Interesująca sprawa ze Stanów Zjednoczonych, która udowadnia, że jak trzeba, to kij się zawsze znajdzie. Taxi and Limousine Comission (TLC), która wydaje pozwolenia na nowe taksówki na ulicach Nowego Jorku, zablokowała właśnie tabor Tesli Model Y. Uznano, że na ulicach „będzie za dużo samochodów”.
Tesle nie, bo nie
O wprowadzenie na nowojorskie ulice 50 Tesli starał się startup Revel. Gdyby chodziło o samochody spalinowe, startup mógłby jedynie złożyć wniosek i pokornie czekać na jego akceptację. Jednak firma skorzystała z nowelizacji regulaminu TLC, który mówił, że auta elektryczne będą traktowane na innych zasadach, żeby zwiększyć ich liczbę na ulicach miasta. Revel chciał jeździć zmodyfikowanymi Teslami Y, z których usuwany byłby jeden z foteli, by zapewnić większą wygodę pasażerom:
W momencie, gdy startup ogłosił swoje plany, TLC zakomunikowało, że kończy z preferencjami dla elektryków. Inicjatywa Revel nie zyskała akceptacji, a w uzasadnieniu podano, że komisja nie chce, by wykorzystywano tę sposobność do zalania ulic Nowego Jorku dodatkowymi samochodami. To jednak nie koniec.

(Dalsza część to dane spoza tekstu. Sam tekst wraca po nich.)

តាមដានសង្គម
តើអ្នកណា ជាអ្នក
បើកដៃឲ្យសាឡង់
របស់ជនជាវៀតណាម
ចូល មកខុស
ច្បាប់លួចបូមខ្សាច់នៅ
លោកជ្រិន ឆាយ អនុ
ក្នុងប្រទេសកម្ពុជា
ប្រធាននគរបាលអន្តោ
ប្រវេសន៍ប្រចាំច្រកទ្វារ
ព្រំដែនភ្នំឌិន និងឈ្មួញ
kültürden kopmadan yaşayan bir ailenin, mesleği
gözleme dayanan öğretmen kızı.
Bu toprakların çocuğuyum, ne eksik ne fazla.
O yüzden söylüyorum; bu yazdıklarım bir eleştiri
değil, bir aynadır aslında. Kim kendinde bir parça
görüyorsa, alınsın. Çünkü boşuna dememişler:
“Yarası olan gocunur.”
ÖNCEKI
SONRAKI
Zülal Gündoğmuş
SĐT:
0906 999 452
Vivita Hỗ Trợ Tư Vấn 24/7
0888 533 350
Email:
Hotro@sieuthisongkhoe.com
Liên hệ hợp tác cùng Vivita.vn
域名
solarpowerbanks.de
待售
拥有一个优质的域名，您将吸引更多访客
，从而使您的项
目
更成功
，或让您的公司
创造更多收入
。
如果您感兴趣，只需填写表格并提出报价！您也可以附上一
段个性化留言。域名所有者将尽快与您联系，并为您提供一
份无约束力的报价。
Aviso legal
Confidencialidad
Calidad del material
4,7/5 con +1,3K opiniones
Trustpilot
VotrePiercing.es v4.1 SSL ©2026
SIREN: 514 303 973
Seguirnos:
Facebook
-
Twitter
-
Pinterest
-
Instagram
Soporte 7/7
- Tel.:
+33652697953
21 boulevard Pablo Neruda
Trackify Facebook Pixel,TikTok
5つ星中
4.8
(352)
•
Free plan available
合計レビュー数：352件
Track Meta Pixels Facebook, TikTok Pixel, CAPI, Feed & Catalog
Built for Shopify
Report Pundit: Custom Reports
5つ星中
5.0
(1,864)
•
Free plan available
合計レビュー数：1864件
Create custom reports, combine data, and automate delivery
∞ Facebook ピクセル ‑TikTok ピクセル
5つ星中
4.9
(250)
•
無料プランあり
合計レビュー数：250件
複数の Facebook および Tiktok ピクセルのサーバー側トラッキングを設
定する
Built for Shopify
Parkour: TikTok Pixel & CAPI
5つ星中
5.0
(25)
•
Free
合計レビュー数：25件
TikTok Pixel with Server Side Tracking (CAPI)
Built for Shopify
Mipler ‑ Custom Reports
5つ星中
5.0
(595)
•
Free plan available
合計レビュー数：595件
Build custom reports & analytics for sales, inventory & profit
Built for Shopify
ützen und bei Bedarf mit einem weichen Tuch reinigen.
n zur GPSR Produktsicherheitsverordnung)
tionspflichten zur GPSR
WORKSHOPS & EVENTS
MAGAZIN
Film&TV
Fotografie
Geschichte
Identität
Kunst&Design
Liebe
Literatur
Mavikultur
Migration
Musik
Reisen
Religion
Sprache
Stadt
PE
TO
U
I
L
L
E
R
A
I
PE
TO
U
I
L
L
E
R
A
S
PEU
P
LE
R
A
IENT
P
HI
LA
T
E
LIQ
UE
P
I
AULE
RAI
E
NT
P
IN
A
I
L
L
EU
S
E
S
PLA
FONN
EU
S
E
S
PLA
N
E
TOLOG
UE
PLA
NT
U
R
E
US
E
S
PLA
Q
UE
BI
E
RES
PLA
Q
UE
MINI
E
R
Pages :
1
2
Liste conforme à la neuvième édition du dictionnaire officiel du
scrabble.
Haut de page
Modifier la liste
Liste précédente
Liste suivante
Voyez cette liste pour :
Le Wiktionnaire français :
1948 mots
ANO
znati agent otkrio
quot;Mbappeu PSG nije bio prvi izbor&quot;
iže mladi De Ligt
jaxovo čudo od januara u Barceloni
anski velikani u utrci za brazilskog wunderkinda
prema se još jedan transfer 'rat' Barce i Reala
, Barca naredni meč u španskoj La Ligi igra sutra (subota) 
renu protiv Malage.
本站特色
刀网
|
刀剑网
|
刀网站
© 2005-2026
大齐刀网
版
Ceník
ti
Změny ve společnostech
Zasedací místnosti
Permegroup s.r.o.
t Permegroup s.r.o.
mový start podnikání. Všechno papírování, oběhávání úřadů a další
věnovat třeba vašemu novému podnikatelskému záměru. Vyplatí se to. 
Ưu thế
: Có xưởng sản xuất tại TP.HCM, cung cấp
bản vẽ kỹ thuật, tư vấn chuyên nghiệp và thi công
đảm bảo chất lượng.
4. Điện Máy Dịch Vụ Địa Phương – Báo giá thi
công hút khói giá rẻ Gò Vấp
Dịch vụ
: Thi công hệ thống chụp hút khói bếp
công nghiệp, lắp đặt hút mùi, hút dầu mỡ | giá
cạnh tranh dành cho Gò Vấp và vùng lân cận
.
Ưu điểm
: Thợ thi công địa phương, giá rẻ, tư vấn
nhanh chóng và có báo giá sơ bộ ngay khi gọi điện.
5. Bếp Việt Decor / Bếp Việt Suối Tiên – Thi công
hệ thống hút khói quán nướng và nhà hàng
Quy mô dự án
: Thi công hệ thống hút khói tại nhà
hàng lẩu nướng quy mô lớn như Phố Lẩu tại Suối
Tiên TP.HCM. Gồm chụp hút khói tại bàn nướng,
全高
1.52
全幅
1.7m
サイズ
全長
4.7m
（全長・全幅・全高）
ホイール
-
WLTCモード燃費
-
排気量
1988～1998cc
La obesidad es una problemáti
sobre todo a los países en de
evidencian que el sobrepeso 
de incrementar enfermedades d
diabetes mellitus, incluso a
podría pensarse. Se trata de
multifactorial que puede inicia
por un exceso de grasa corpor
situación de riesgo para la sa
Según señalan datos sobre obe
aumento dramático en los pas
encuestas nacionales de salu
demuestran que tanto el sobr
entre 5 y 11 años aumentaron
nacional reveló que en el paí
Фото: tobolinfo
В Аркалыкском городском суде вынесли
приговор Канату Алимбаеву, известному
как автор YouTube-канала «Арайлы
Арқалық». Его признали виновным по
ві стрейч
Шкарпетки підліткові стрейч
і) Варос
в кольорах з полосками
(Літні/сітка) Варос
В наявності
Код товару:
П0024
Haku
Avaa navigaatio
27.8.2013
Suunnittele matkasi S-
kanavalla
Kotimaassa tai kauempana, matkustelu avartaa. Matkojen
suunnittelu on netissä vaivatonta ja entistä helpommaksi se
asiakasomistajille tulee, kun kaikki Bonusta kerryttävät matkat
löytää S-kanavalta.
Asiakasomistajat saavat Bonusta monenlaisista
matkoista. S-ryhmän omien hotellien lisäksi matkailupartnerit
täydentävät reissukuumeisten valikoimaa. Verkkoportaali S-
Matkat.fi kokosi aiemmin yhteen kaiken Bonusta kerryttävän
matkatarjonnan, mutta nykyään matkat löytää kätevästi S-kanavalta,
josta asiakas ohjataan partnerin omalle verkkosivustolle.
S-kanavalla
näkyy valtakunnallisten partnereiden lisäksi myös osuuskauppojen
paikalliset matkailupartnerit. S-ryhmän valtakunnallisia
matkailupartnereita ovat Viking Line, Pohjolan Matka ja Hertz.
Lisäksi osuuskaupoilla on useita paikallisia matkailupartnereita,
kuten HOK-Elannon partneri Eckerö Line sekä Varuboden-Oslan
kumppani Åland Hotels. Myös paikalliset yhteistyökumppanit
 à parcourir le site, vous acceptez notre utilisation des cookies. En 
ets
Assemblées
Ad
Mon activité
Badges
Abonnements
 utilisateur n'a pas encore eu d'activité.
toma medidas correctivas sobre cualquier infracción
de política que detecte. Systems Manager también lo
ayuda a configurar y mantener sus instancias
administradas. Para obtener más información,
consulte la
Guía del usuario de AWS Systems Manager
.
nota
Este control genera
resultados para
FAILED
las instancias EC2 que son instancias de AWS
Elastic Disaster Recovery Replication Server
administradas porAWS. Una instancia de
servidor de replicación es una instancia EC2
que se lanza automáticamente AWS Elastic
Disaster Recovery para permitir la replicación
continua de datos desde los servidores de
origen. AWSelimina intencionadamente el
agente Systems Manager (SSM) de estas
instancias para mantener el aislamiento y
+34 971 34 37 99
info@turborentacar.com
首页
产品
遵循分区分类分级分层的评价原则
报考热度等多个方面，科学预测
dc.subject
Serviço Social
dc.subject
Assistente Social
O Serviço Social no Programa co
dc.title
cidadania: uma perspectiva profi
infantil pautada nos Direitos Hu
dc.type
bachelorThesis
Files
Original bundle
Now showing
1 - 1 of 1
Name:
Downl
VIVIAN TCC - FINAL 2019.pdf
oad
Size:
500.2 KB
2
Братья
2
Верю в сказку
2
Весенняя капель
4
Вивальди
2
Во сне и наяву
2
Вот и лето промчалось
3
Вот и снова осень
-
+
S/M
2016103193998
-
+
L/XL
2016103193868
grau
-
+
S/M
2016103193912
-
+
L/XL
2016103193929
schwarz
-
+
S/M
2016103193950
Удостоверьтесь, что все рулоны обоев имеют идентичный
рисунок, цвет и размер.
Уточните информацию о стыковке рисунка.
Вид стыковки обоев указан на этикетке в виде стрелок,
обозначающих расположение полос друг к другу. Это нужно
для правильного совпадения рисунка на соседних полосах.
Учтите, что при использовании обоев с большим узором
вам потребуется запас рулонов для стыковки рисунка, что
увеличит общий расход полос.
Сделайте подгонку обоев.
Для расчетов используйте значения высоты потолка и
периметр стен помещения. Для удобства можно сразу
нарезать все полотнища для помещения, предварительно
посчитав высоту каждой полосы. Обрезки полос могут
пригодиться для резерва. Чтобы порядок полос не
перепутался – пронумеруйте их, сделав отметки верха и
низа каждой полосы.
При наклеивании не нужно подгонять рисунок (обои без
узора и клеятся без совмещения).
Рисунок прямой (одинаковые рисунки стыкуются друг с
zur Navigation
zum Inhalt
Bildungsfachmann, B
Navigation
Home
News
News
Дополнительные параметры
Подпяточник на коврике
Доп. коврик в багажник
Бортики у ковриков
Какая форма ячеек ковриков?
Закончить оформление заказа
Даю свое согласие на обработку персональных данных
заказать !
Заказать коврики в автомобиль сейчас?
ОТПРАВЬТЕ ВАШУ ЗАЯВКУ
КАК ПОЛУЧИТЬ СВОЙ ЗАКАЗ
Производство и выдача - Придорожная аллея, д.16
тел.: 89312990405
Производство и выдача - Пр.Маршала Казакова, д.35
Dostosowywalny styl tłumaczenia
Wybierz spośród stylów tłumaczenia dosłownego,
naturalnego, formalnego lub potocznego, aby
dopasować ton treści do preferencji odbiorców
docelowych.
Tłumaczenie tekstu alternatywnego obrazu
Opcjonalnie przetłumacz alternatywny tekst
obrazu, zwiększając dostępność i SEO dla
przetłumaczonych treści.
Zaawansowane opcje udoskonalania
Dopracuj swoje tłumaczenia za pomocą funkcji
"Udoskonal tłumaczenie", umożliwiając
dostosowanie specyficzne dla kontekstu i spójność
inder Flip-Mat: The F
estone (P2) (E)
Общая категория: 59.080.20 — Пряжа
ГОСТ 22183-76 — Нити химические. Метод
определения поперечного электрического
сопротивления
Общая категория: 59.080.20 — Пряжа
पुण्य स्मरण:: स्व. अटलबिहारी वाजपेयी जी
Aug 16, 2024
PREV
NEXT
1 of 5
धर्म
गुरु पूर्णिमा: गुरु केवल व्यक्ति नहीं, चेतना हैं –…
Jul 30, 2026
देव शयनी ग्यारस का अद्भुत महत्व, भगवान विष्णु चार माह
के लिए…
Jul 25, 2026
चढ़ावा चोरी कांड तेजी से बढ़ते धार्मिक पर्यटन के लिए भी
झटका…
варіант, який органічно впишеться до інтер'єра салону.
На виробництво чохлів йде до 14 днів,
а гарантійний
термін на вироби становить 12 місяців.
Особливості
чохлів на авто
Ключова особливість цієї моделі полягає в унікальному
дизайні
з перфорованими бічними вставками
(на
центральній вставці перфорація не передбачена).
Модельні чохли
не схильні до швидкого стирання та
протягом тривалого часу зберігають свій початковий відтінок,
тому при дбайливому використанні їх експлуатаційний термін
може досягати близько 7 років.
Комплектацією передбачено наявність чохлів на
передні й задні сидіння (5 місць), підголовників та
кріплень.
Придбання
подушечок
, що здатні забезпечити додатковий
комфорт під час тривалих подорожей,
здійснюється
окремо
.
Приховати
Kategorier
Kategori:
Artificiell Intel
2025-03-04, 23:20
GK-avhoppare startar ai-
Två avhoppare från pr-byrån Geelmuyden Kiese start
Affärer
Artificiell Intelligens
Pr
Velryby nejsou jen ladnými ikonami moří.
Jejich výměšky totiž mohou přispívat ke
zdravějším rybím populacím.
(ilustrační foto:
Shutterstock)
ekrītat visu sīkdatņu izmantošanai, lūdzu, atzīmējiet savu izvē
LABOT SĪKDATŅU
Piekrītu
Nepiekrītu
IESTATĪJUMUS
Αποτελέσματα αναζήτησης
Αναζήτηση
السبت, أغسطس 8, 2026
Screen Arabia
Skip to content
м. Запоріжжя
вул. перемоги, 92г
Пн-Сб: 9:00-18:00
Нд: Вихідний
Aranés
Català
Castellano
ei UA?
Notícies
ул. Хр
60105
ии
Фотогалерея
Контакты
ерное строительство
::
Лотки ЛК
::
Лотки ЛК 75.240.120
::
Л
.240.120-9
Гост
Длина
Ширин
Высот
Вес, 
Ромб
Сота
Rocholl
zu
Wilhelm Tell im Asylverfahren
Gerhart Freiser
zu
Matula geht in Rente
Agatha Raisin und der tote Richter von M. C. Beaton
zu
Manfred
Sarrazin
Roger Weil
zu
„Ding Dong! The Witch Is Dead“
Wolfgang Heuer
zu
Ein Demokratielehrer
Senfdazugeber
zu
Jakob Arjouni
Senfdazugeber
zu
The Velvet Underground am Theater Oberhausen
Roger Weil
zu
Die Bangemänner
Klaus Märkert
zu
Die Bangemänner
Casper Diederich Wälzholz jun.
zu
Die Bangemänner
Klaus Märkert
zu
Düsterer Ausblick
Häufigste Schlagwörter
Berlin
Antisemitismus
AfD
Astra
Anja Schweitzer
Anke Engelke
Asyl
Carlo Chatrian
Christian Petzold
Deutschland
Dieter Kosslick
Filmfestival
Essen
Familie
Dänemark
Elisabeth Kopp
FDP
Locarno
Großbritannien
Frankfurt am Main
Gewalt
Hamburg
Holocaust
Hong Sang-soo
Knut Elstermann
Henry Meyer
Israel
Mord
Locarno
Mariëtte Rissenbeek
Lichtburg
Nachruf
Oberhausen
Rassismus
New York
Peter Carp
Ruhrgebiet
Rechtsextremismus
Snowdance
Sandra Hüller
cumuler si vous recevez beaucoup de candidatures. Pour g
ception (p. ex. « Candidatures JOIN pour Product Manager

TLC zaproponowało, żeby Revel zrezygnował z elektryków i kupił licencję na 50 samochodów spalinowych. Co stoi w całkowitej sprzeczności z deklarowanymi wcześniej ideami dotyczącymi czystego powietrza i promocji zerowej emisji. Według analityków i dziennikarzy chodzi tutaj wyłącznie o chęć zachowania władzy na lukratywnym rynku nowojorskich taksówek.